## Problem description
Count the lines below that contain the string "Female", treating uppercase and lowercase as distinct. Give only the number.
===== Listed records =====
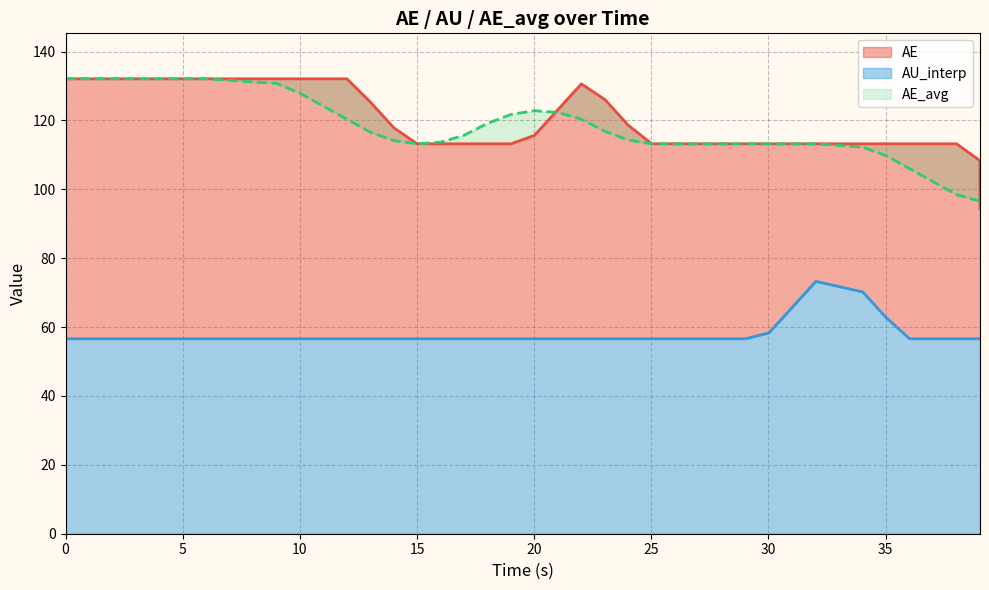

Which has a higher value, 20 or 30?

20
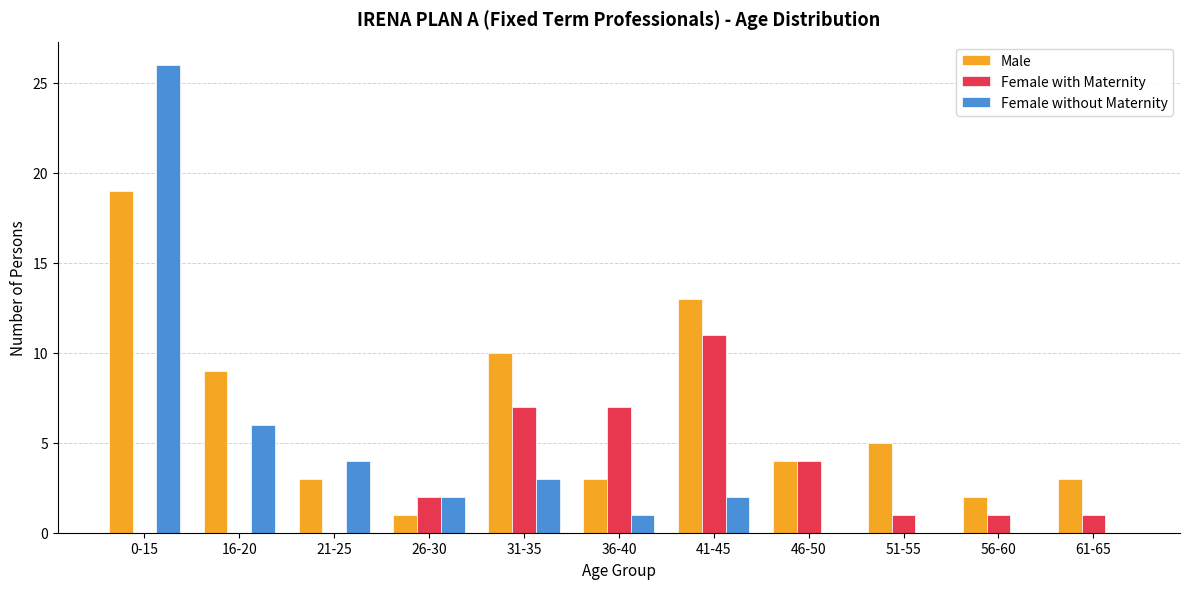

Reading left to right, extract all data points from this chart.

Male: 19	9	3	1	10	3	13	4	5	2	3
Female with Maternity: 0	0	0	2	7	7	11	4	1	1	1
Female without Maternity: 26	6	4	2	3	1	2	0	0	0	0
=====
## Task answer
2